(Records contained in a dataset)

####

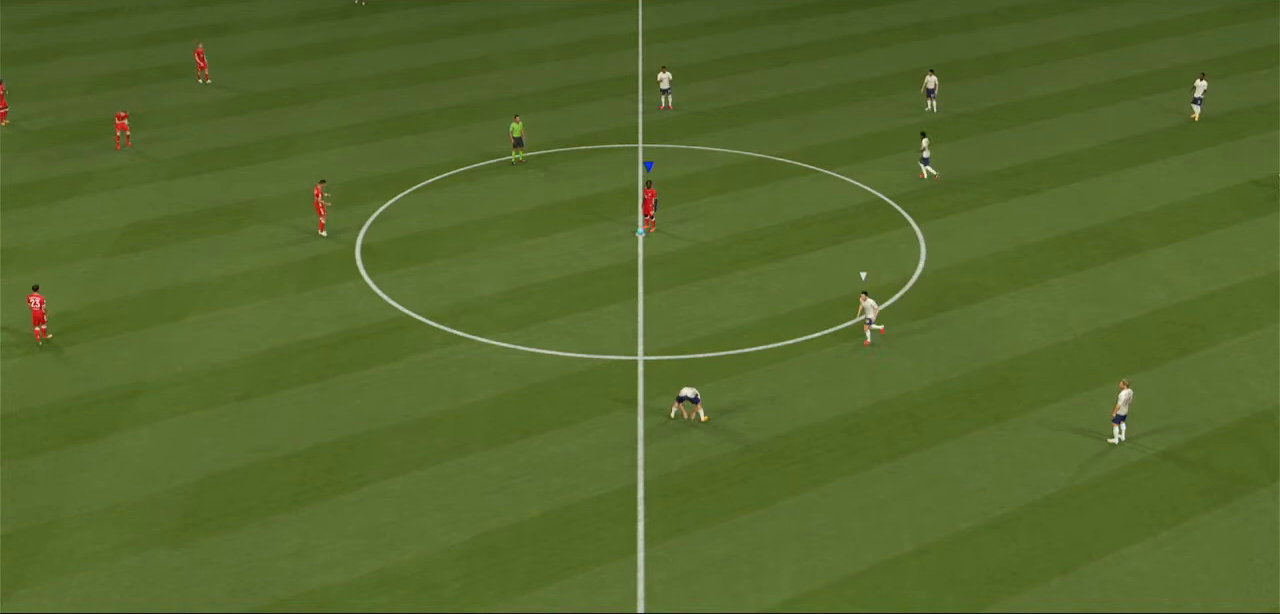
Gameplay with a controller (Xbox layout); each line is a JSON object with the inputs held at the frame after it (dt_ms = milliseconds from this image to that frame). "events" lists button and stick changes between this image and that frame as [ms after this image, input, new state], when the widget could be followed in between. Not read: L3 R3.
{"dt_ms": 1000, "buttons": [], "left_stick": "center", "right_stick": "center"}
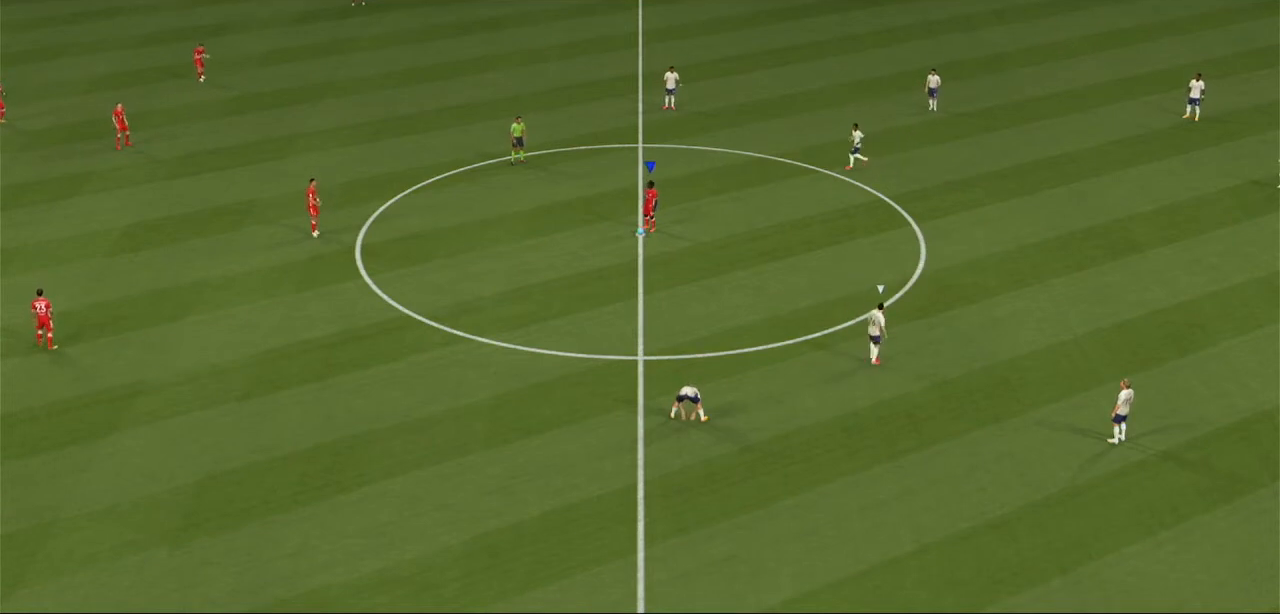
{"dt_ms": 500, "buttons": [], "left_stick": "center", "right_stick": "center", "events": []}
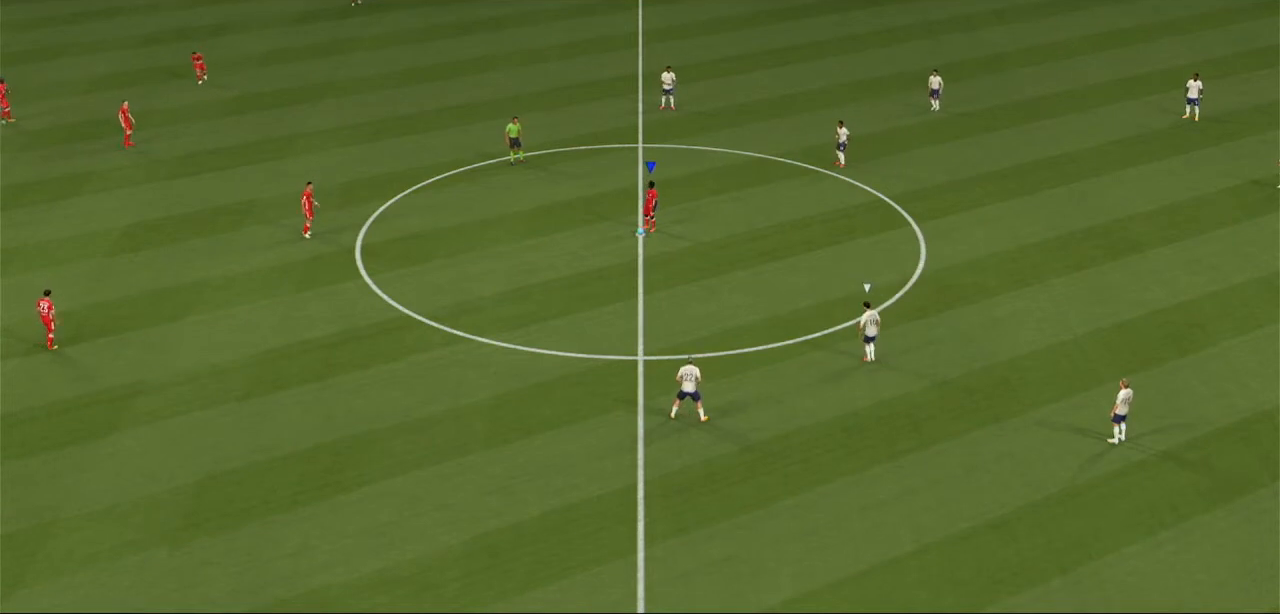
{"dt_ms": 500, "buttons": [], "left_stick": "center", "right_stick": "center", "events": []}
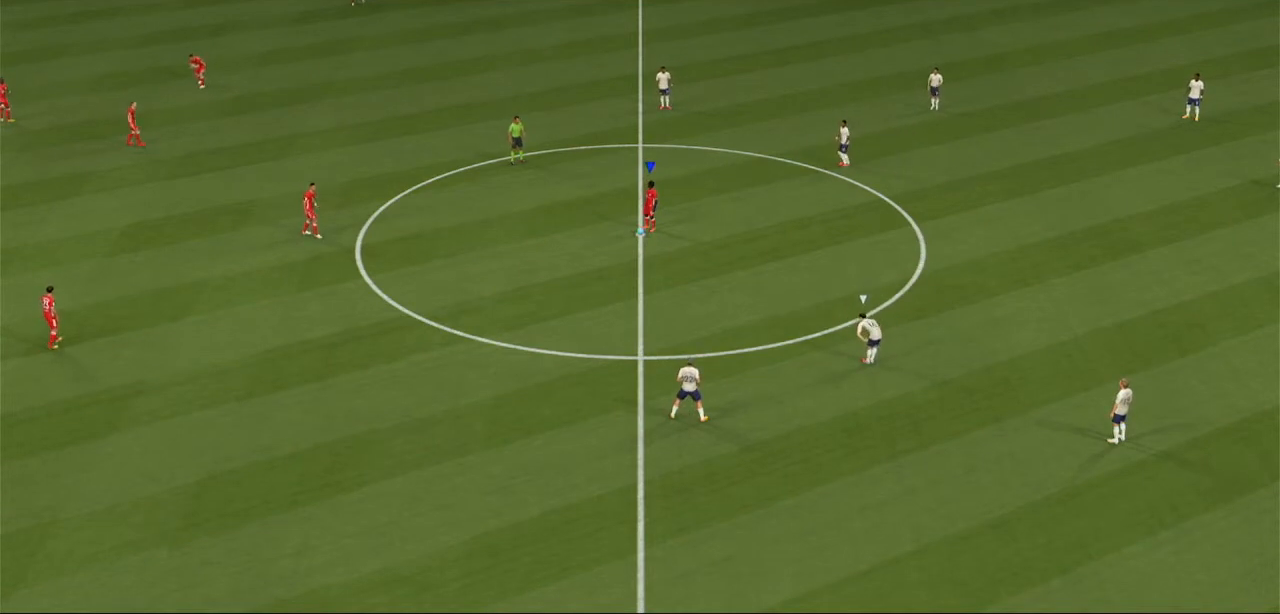
{"dt_ms": 500, "buttons": ["B"], "left_stick": "center", "right_stick": "center", "events": [[200, "B", "down"]]}
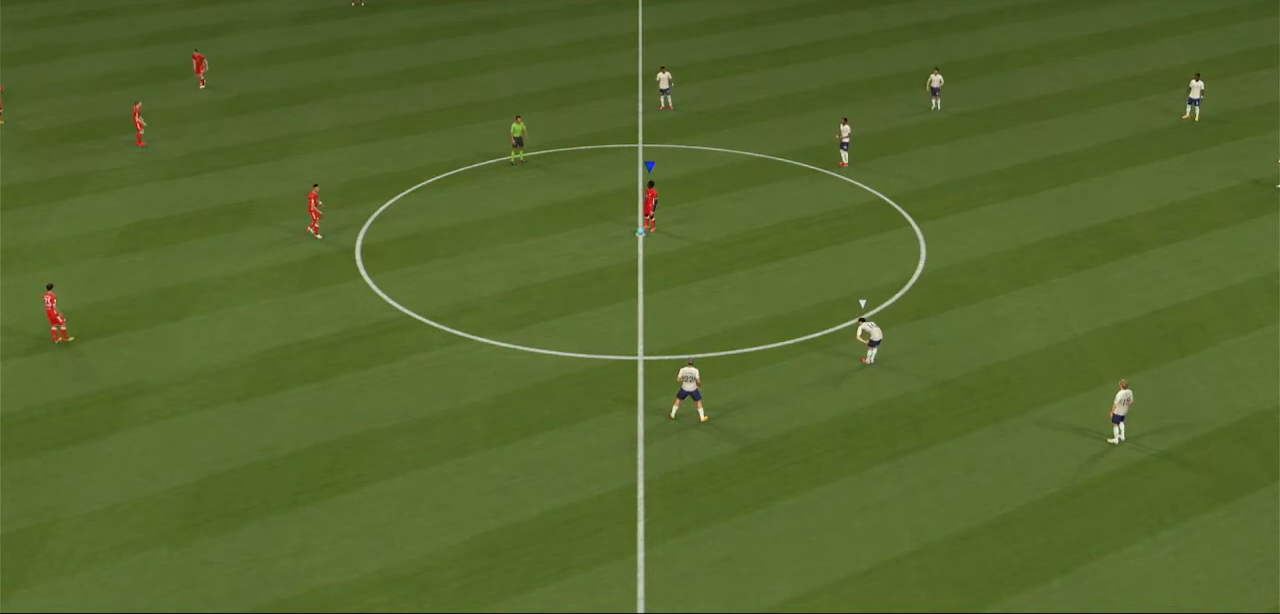
{"dt_ms": 500, "buttons": ["B"], "left_stick": "center", "right_stick": "center", "events": []}
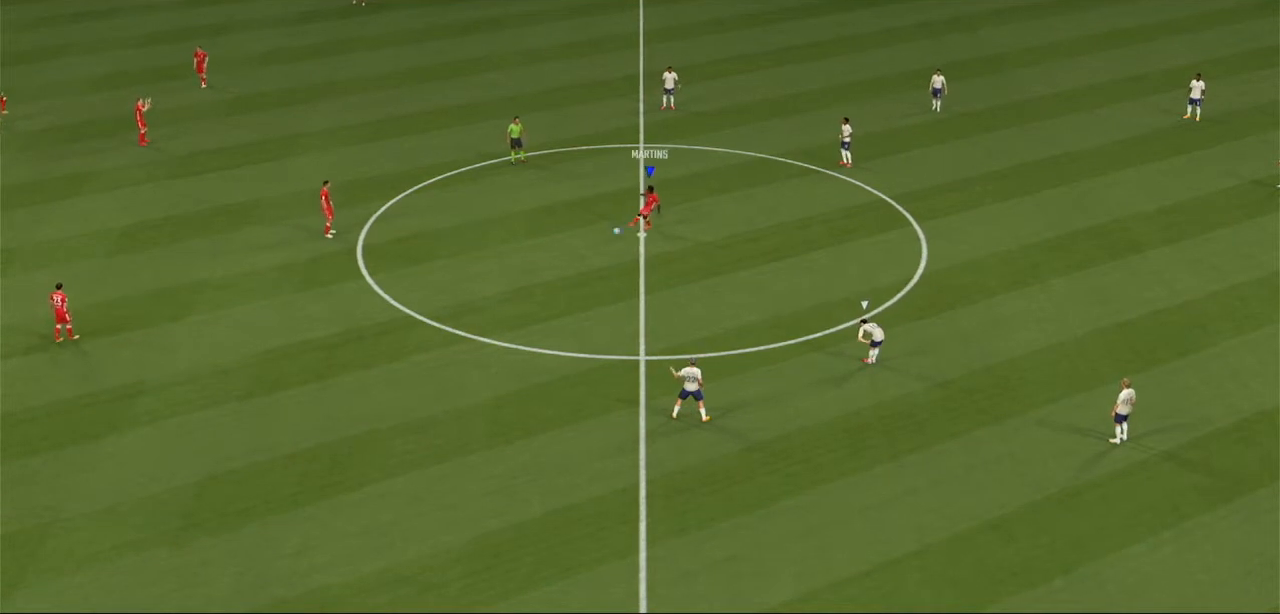
{"dt_ms": 500, "buttons": [], "left_stick": "center", "right_stick": "center", "events": [[233, "B", "up"]]}
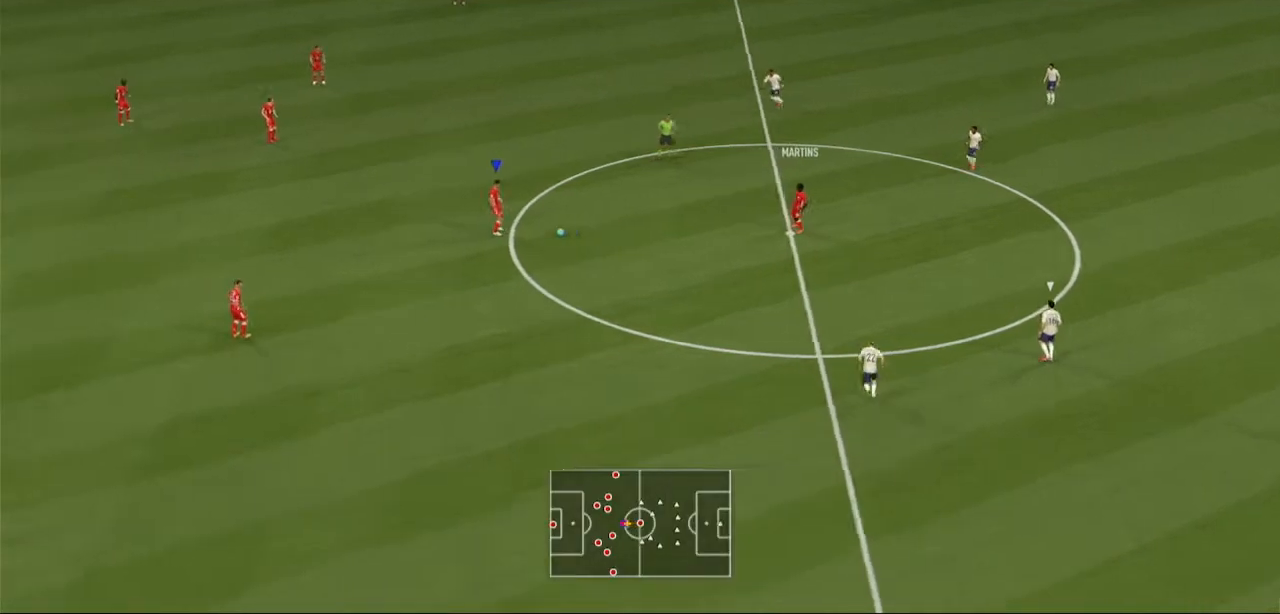
{"dt_ms": 500, "buttons": [], "left_stick": "center", "right_stick": "center", "events": []}
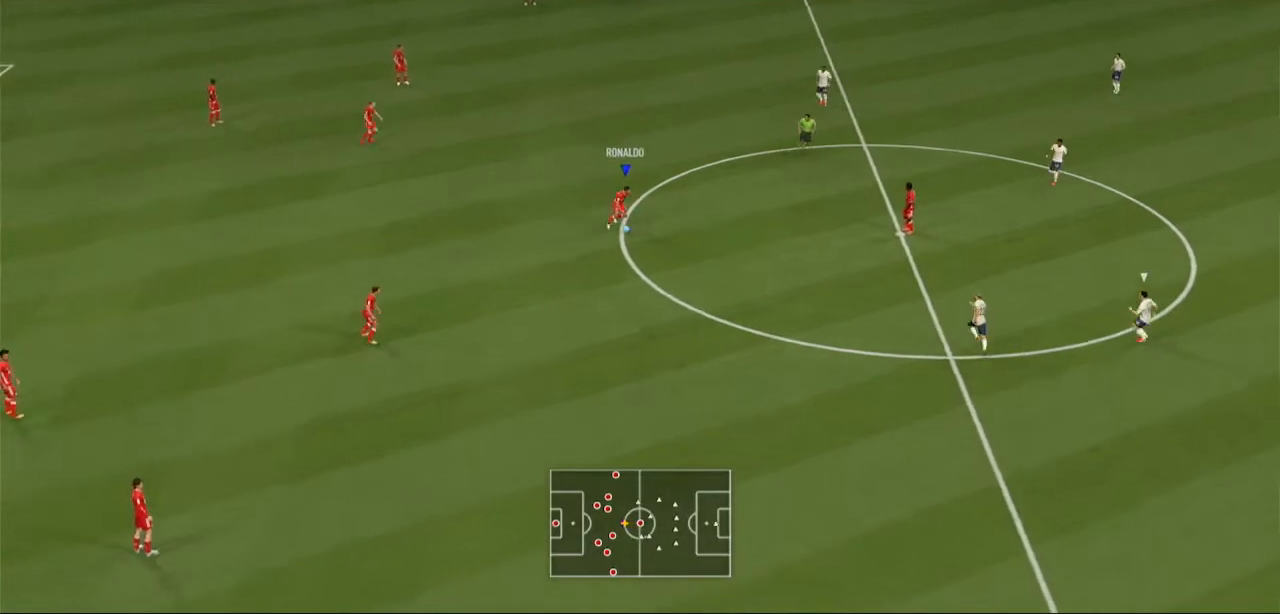
{"dt_ms": 500, "buttons": [], "left_stick": "left", "right_stick": "center", "events": [[200, "left_stick", "left"]]}
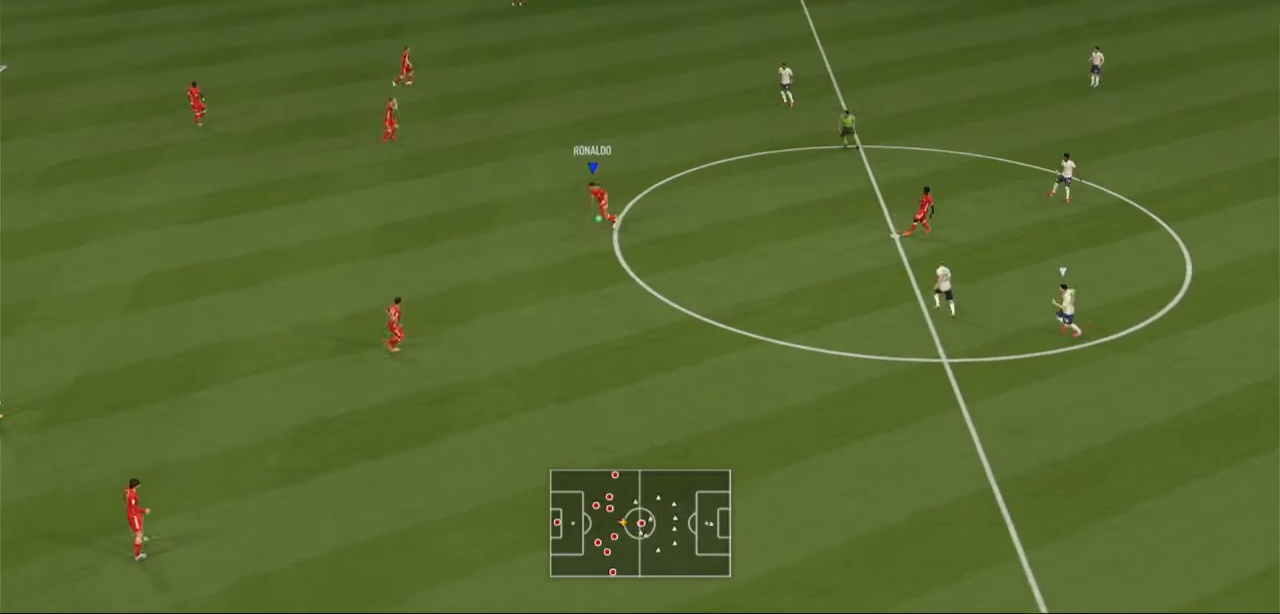
{"dt_ms": 500, "buttons": ["DPAD_LEFT"], "left_stick": "center", "right_stick": "center", "events": [[100, "left_stick", "down-left"], [300, "left_stick", "center"], [367, "DPAD_LEFT", "down"]]}
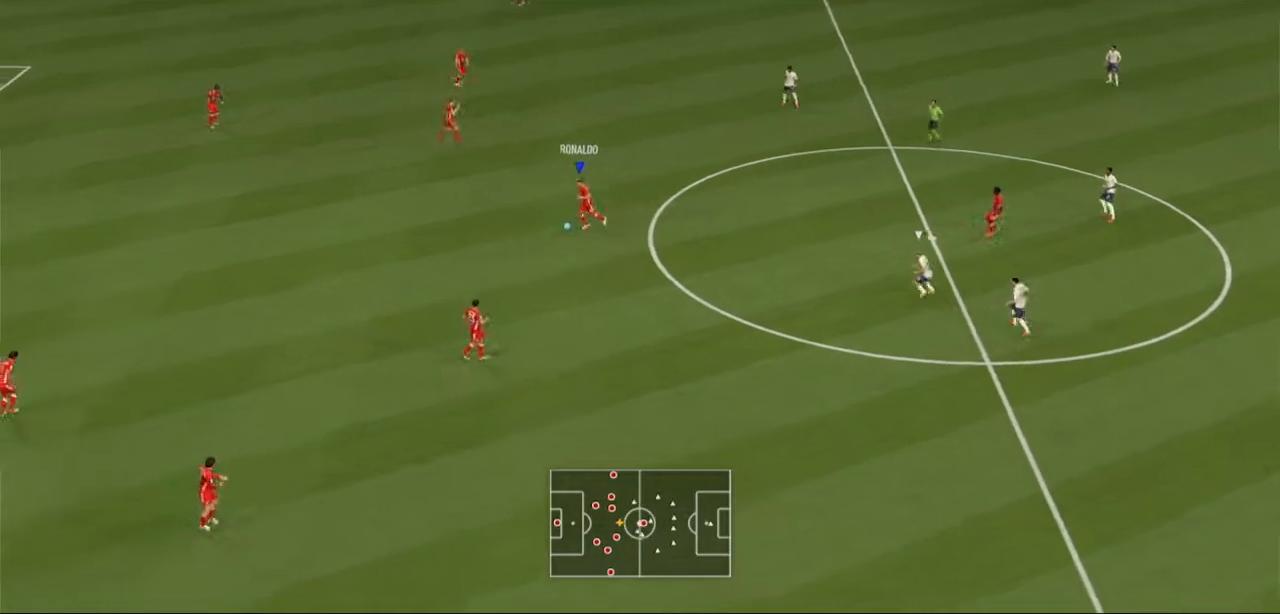
{"dt_ms": 500, "buttons": ["Y"], "left_stick": "down", "right_stick": "center", "events": [[67, "DPAD_LEFT", "up"], [100, "DPAD_LEFT", "down"], [233, "DPAD_LEFT", "up"], [433, "left_stick", "down"], [467, "Y", "down"]]}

####

▶ **TRY IT**: An exact copy of all the entries is required, and it must contain no pictures.

▶ **TASK ANSWER**:
Gameplay with a controller (Xbox layout); each line is a JSON object with the inputs held at the frame after it (dt_ms = milliseconds from this image to that frame). "events" lists button and stick changes between this image and that frame as [ms after this image, input, new state], when the widget could be followed in between. Not read: L3 R3.
{"dt_ms": 1000, "buttons": [], "left_stick": "center", "right_stick": "center"}
{"dt_ms": 500, "buttons": [], "left_stick": "center", "right_stick": "center", "events": []}
{"dt_ms": 500, "buttons": [], "left_stick": "center", "right_stick": "center", "events": []}
{"dt_ms": 500, "buttons": ["B"], "left_stick": "center", "right_stick": "center", "events": [[200, "B", "down"]]}
{"dt_ms": 500, "buttons": ["B"], "left_stick": "center", "right_stick": "center", "events": []}
{"dt_ms": 500, "buttons": [], "left_stick": "center", "right_stick": "center", "events": [[233, "B", "up"]]}
{"dt_ms": 500, "buttons": [], "left_stick": "center", "right_stick": "center", "events": []}
{"dt_ms": 500, "buttons": [], "left_stick": "left", "right_stick": "center", "events": [[200, "left_stick", "left"]]}
{"dt_ms": 500, "buttons": ["DPAD_LEFT"], "left_stick": "center", "right_stick": "center", "events": [[100, "left_stick", "down-left"], [300, "left_stick", "center"], [367, "DPAD_LEFT", "down"]]}
{"dt_ms": 500, "buttons": ["Y"], "left_stick": "down", "right_stick": "center", "events": [[67, "DPAD_LEFT", "up"], [100, "DPAD_LEFT", "down"], [233, "DPAD_LEFT", "up"], [433, "left_stick", "down"], [467, "Y", "down"]]}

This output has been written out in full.